Bereits im März des Jahres hatte sich Thoss mit dem russischen Überfall auf die Ukraine auseinandergesetzt. Im Nachbarland Polen fanden viele vor dem Krieg fliehende Menschen Schutz. Für Thoss ist daher die Musik des polnischen Komponisten Frédéric Chopin das ideale Medium, um menschliche Emotionen im Bund mit dem Tanz zu transportieren. Thoss lässt die Musik live von international gefragten Chopin-Spezialisten Camillo Radicke spielen. Doch neben der bald feinfühlig melancholisch, bald aufwühlend sprühenden Musik des Pianisten, der dem leichtfüßigen Tanzensemble Drehungen und Wendungen einzuflößen scheint, krönt noch eine weitere Künstlerin das emotional aufreibende Projekt. Mit der Sopranistin Maria Polanska hat der Choreograph eine Sängerin gefunden, die als gebürtige Polin den Liedern Chopins und dem Gesamtkunstwerk eine starke Note verleiht.

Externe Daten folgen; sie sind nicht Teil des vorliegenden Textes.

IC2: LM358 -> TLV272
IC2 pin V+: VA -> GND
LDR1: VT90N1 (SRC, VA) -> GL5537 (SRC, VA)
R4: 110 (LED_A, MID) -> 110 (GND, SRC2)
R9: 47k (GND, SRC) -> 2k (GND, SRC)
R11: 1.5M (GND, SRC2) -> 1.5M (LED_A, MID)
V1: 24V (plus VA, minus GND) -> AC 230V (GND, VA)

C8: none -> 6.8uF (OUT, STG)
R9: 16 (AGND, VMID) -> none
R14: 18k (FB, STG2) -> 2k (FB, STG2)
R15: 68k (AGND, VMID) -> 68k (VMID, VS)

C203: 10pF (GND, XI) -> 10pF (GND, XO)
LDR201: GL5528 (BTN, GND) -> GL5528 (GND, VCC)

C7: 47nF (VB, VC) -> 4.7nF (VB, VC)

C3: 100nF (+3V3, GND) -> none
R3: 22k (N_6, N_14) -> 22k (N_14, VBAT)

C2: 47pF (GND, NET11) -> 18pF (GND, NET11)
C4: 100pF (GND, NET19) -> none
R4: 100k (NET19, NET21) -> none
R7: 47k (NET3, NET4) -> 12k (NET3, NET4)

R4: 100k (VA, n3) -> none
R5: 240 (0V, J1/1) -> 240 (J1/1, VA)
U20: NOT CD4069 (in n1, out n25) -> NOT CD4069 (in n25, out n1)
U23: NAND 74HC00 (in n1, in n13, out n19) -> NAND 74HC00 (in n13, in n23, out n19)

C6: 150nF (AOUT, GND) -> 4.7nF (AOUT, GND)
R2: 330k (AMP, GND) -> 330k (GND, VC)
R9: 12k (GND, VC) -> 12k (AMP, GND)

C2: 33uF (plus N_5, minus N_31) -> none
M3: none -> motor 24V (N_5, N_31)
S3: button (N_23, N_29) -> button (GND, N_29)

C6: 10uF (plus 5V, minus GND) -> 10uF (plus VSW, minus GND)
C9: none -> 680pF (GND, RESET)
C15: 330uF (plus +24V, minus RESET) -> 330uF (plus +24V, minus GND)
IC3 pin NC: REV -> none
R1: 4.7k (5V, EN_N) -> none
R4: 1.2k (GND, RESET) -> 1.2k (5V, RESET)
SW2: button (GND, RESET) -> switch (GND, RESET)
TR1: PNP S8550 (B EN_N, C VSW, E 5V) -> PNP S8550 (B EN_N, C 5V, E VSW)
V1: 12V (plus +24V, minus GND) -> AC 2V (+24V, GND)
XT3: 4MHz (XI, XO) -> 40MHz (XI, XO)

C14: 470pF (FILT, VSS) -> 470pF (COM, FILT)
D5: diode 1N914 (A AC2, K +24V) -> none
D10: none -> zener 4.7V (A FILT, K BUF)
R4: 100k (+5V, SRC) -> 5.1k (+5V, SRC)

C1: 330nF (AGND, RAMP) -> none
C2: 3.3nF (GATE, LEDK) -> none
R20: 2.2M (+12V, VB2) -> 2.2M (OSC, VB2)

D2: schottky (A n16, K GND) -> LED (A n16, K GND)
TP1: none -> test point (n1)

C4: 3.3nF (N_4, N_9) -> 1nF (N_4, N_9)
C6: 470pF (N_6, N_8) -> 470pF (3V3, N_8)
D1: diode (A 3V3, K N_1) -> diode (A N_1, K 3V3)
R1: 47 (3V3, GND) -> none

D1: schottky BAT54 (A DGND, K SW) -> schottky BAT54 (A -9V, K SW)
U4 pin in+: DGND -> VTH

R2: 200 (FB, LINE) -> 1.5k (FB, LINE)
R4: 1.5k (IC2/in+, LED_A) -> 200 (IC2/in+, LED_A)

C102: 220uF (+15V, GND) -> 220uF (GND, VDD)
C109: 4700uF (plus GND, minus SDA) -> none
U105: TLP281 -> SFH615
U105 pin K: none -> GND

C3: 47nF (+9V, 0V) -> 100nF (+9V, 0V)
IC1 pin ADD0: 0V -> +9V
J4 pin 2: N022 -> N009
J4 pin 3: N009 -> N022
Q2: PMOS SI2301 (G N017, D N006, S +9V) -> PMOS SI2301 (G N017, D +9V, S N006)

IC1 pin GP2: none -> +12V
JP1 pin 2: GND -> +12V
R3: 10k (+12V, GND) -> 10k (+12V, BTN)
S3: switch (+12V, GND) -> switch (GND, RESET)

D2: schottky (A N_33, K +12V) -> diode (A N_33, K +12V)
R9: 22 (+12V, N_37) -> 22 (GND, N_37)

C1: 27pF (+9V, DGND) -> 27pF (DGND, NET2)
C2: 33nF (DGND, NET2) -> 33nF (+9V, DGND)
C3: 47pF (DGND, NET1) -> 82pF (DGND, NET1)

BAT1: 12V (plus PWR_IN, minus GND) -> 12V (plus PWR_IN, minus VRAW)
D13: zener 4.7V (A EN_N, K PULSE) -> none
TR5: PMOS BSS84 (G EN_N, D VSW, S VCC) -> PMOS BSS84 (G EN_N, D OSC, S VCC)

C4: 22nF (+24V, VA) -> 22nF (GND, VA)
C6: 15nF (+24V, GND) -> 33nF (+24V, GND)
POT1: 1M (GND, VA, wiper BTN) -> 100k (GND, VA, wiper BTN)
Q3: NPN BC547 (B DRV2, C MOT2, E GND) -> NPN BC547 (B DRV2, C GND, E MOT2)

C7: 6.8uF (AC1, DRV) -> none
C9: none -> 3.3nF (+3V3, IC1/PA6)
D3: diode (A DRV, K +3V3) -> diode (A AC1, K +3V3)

Sie singt in ihrer Muttersprache, auf Polnisch, und interpretiert mit ausdrucksstarker Stimme drei Lieder von Chopin: „Eine Melodie“, „Trübe Wellen“ und „Polens Grabgesang“. Damit strukturiert die Sängerin, die sich im schlichten schwarzen Kleid der Gruppe des Tanzensembles einfügt, auch das Geschehen auf der Tanzfläche.

Himmel hat sich verdunkelt

Drei Mal erhebt sich die Stimme von Maria Polanska, die in den Liedern von Schmerz, Verlust und Tod singt. Zu Beginn sitzt sie allein auf der Bank, während sich das Ensemble zu einem Menschenhaufen formiert; im Mittelteil steht sie allein auf der Fläche, während die Tänzer am Boden kauern; und am Ende bildet das Ensemble einen Pulk, aus dem heraus sich eine Tänzerin erhebt und ihren Körper nach hinten fallenlässt.

Sie wird aufgefangen und getragen von der Menge. Davor steht die Sängerin und singt ihr letztes Lied über Himmel und Menschenherzen, über Trauer und bitteren Schmerz. Und in den kleinen Bogenfenstern oben sind nun keine Wolken mehr zu sehen. Der Himmel hat sich verdunkelt.